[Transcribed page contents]

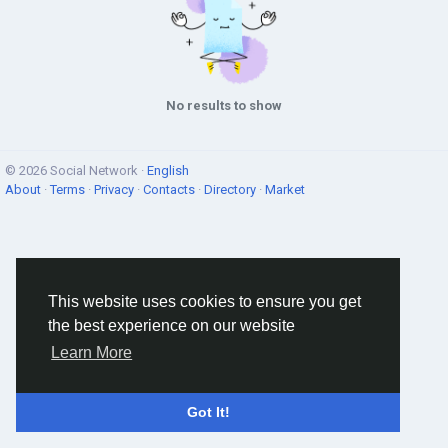
No results to show
© 2026 Social Network ·
English
About
·
Terms
·
Privacy
·
Contacts
·
Directory
·
Market
This website uses cookies to ensure you get
the best experience on our website
Learn More
Got It!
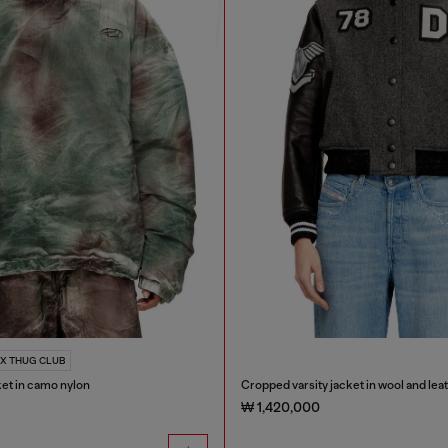
 X THUG CLUB
ket in camo nylon
Cropped varsity jacket in wool and lea
₩ 1,420,000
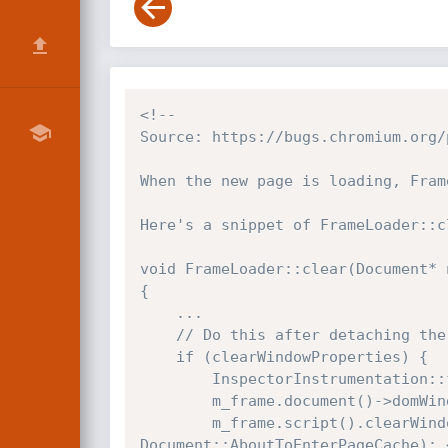
<!--

Source: https://bugs.chromium.org/
When the new page is loading, Fram
Here's a snippet of FrameLoader::cl
void FrameLoader::clear(Document* 
{

    ...

    // Do this after detaching the document so that the unload event works.

    if (clearWindowProperties) {

        InspectorInstrumentation::frameWindowDiscarded(m_frame, m_frame.document()->domWindow());

        m_frame.document()->domWindow()->resetUnlessSuspendedForDocumentSuspension();

        m_frame.script().clearWindowShell(newDocument->domWindow(), m_frame.document()->pageCacheState() == 
Document::AboutToEnterPageCache); 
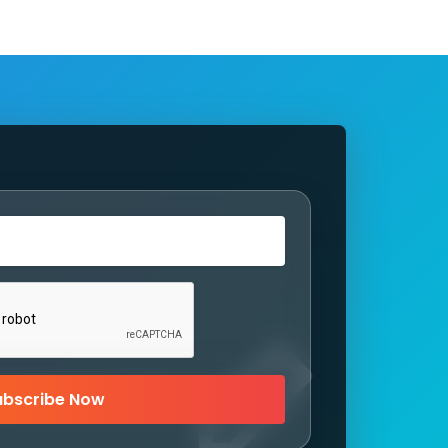
ubscribe Now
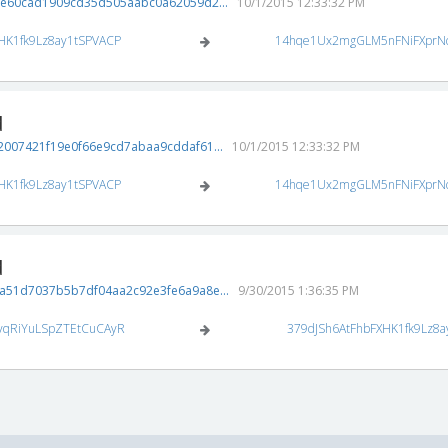
3e60cad1909cd35d505aabc0a62059d2...
10/1/2015 12:33:32 PM
HK1fk9Lz8ay1tSPVACP
14hqe1Ux2mgGLM5nFNiFXprN
d
007421f19e0f66e9cd7abaa9cddaf61...
10/1/2015 12:33:32 PM
HK1fk9Lz8ay1tSPVACP
14hqe1Ux2mgGLM5nFNiFXprN
d
a51d7037b5b7df04aa2c92e3fe6a9a8e...
9/30/2015 1:36:35 PM
vqRiYuLSpZTEtCuCAyR
379dJSh6AtFhbFXHK1fk9Lz8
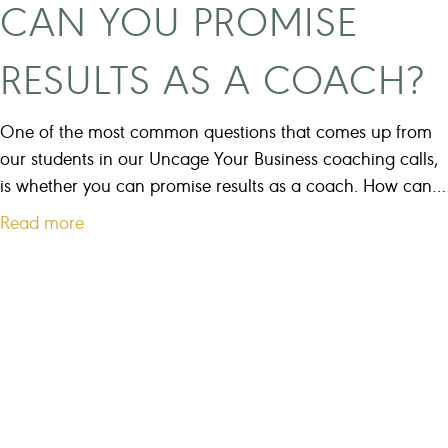
CAN YOU PROMISE
u
r
RESULTS AS A COACH?
b
u
s
One of the most common questions that comes up from
i
our students in our Uncage Your Business coaching calls,
n
is whether you can promise results as a coach. How can…
e
a
Read more
s
b
s
o
t
u
o
t
o
C
m
a
u
n
c
y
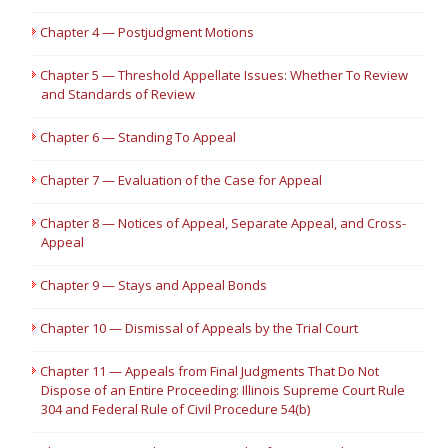
Chapter 4 — Postjudgment Motions
Chapter 5 — Threshold Appellate Issues: Whether To Review
and Standards of Review
Chapter 6 — Standing To Appeal
Chapter 7 — Evaluation of the Case for Appeal
Chapter 8 — Notices of Appeal, Separate Appeal, and Cross-
Appeal
Chapter 9 — Stays and Appeal Bonds
Chapter 10 — Dismissal of Appeals by the Trial Court
Chapter 11 — Appeals from Final Judgments That Do Not
Dispose of an Entire Proceeding: Illinois Supreme Court Rule
304 and Federal Rule of Civil Procedure 54(b)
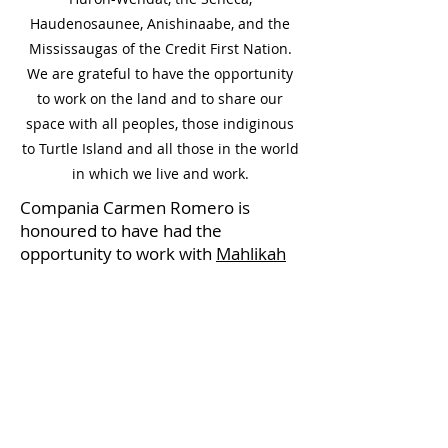
Haudenosaunee, Anishinaabe, and the
Mississaugas of the Credit First Nation.
We are grateful to have the opportunity
to work on the land and to share our
space with all peoples, those indiginous
to Turtle Island and all those in the world
in which we live and work.
Compania Carmen Romero is
honoured to have had the
opportunity to work with
Mahlikah
Awe:ri Enml'ga't Saqama'Sgw
to
create
Wild Women
, produced
by
Jamii Esplanade.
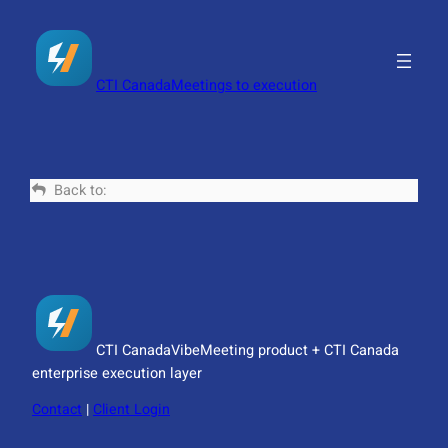
Skip
to
content
CTI Canada
Meetings to execution
Back to:
CTI Canada
VibeMeeting product + CTI Canada
enterprise execution layer
Contact
|
Client Login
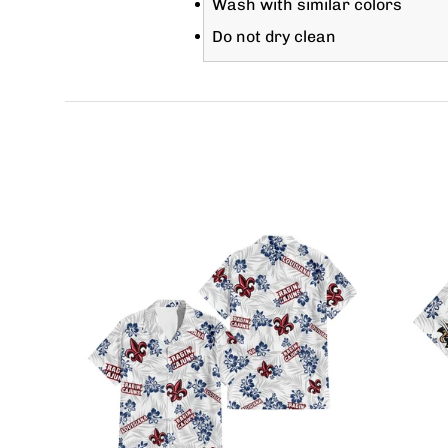
Wash with similar colors
Do not dry clean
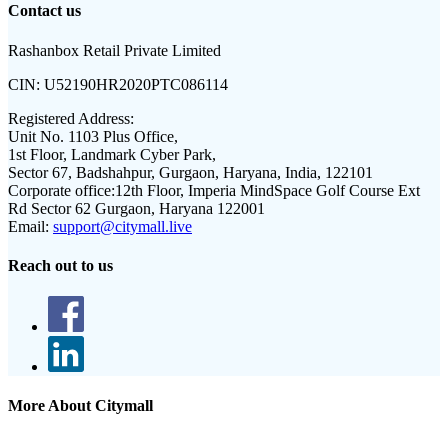
Contact us
Rashanbox Retail Private Limited
CIN:
U52190HR2020PTC086114
Registered Address:
Unit No. 1103 Plus Office,
1st Floor, Landmark Cyber Park,
Sector 67, Badshahpur, Gurgaon, Haryana, India, 122101
Corporate office:
12th Floor, Imperia MindSpace Golf Course Ext
Rd Sector 62 Gurgaon, Haryana 122001
Email:
support@citymall.live
Reach out to us
More About Citymall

Directions for this task: Copy all of the records above verbatim, line by line, and leave the pictures out of your answer.

Task result:
No results to show
© 2026 Social Network ·
English
About
·
Terms
·
Privacy
·
Contacts
·
Directory
·
Market
This website uses cookies to ensure you get
the best experience on our website
Learn More
Got It!
 X THUG CLUB
ket in camo nylon
Cropped varsity jacket in wool and lea
₩ 1,420,000
<!--

Source: https://bugs.chromium.org/
When the new page is loading, Fram
Here's a snippet of FrameLoader::cl
void FrameLoader::clear(Document* 
{

    ...

    // Do this after detaching the document so that the unload event works.

    if (clearWindowProperties) {

        InspectorInstrumentation::frameWindowDiscarded(m_frame, m_frame.document()->domWindow());

        m_frame.document()->domWindow()->resetUnlessSuspendedForDocumentSuspension();

        m_frame.script().clearWindowShell(newDocument->domWindow(), m_frame.document()->pageCacheState() == 
Document::AboutToEnterPageCache); 
ubscribe Now
3e60cad1909cd35d505aabc0a62059d2...
10/1/2015 12:33:32 PM
HK1fk9Lz8ay1tSPVACP
14hqe1Ux2mgGLM5nFNiFXprN
d
007421f19e0f66e9cd7abaa9cddaf61...
10/1/2015 12:33:32 PM
HK1fk9Lz8ay1tSPVACP
14hqe1Ux2mgGLM5nFNiFXprN
d
a51d7037b5b7df04aa2c92e3fe6a9a8e...
9/30/2015 1:36:35 PM
vqRiYuLSpZTEtCuCAyR
379dJSh6AtFhbFXHK1fk9Lz8
CAN YOU PROMISE
u
r
RESULTS AS A COACH?
b
u
s
One of the most common questions that comes up from
i
our students in our Uncage Your Business coaching calls,
n
is whether you can promise results as a coach. How can…
e
a
Read more
s
b
s
o
t
u
o
t
o
C
m
a
u
n
c
y
Chapter 4 — Postjudgment Motions
Chapter 5 — Threshold Appellate Issues: Whether To Review
and Standards of Review
Chapter 6 — Standing To Appeal
Chapter 7 — Evaluation of the Case for Appeal
Chapter 8 — Notices of Appeal, Separate Appeal, and Cross-
Appeal
Chapter 9 — Stays and Appeal Bonds
Chapter 10 — Dismissal of Appeals by the Trial Court
Chapter 11 — Appeals from Final Judgments That Do Not
Dispose of an Entire Proceeding: Illinois Supreme Court Rule
304 and Federal Rule of Civil Procedure 54(b)
Haudenosaunee, Anishinaabe, and the
Mississaugas of the Credit First Nation.
We are grateful to have the opportunity
to work on the land and to share our
space with all peoples, those indiginous
to Turtle Island and all those in the world
in which we live and work.
Compania Carmen Romero is
honoured to have had the
opportunity to work with
Mahlikah
Awe:ri Enml'ga't Saqama'Sgw
to
create
Wild Women
, produced
by
Jamii Esplanade.
Skip
to
content
CTI Canada
Meetings to execution
Back to:
CTI Canada
VibeMeeting product + CTI Canada
enterprise execution layer
Contact
|
Client Login
Wash with similar colors
Do not dry clean
Contact us
Rashanbox Retail Private Limited
CIN:
U52190HR2020PTC086114
Registered Address:
Unit No. 1103 Plus Office,
1st Floor, Landmark Cyber Park,
Sector 67, Badshahpur, Gurgaon, Haryana, India, 122101
Corporate office:
12th Floor, Imperia MindSpace Golf Course Ext
Rd Sector 62 Gurgaon, Haryana 122001
Email:
support@citymall.live
Reach out to us
More About Citymall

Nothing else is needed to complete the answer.